To further explore the regulation of EV71 replication by the Ragulator-Rag complex, we found that the 3D protein of EV71 was recruited to the surface of lysosomes by Ragulator-Rag complexes using multiple technologies including co-immunoprecipitation, proximity ligation (PLA) and immunofluorescence. The Ragulator-Rag complex is anchored to the lysosome via LAMTOR1, which requires G2, C3 and C4 amino acids at the N-terminus of LAMTOR1. We generated a mutant form of LAMTOR1 in which G2, C3, and C4 were mutated to alanine (LAMTOR1-3A) that lost the ability to anchor to the lysosome surface. In the cells expressing LAMTOR1-3A mutant, the 3D protein of EV71 failed to localize to the lysosome surface, and the replication of EV71 viral RNA was significantly inhibited. Moreover, the Ragulator-Rag complex is required for CVA16 replication. Thus, our results demonstrate that the Ragulator-Rag-3D axis mediates the replication of EV71 and CVA16.

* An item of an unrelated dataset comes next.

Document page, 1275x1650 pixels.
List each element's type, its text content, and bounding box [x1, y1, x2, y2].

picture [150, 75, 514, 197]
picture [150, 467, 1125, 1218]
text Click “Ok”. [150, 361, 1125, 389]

To develop new anti-EV71 drugs, a previous study in our laboratory had screened a library of small-molecule compounds and identified candidate compounds that affected EV71 replication. We found that one of the candidate compounds (ZHSI-318) not only inhibited the replication of EV71 and CVA16 viruses, but also significantly reduced the anchoring of 3D of EV71 and CVA16 to the lysosome surface. Pyroptosis of EV71-infected cells is considered as an important mechanism of viral pathogenesis. We found that ZHSI-318 significantly inhibited EV71 virus-induced pyroptosis. Moreover, in vivo experiments showed that ZHSI-318 effectively blocked the replication of EV71 in mice, indicating that ZHSI-318 has the potential to protect mice against EV71 infection. Therefore, our study indicates that ZHSI-318 has the potential for use in the development of anti-viral therapyfor the treatment of HFMD.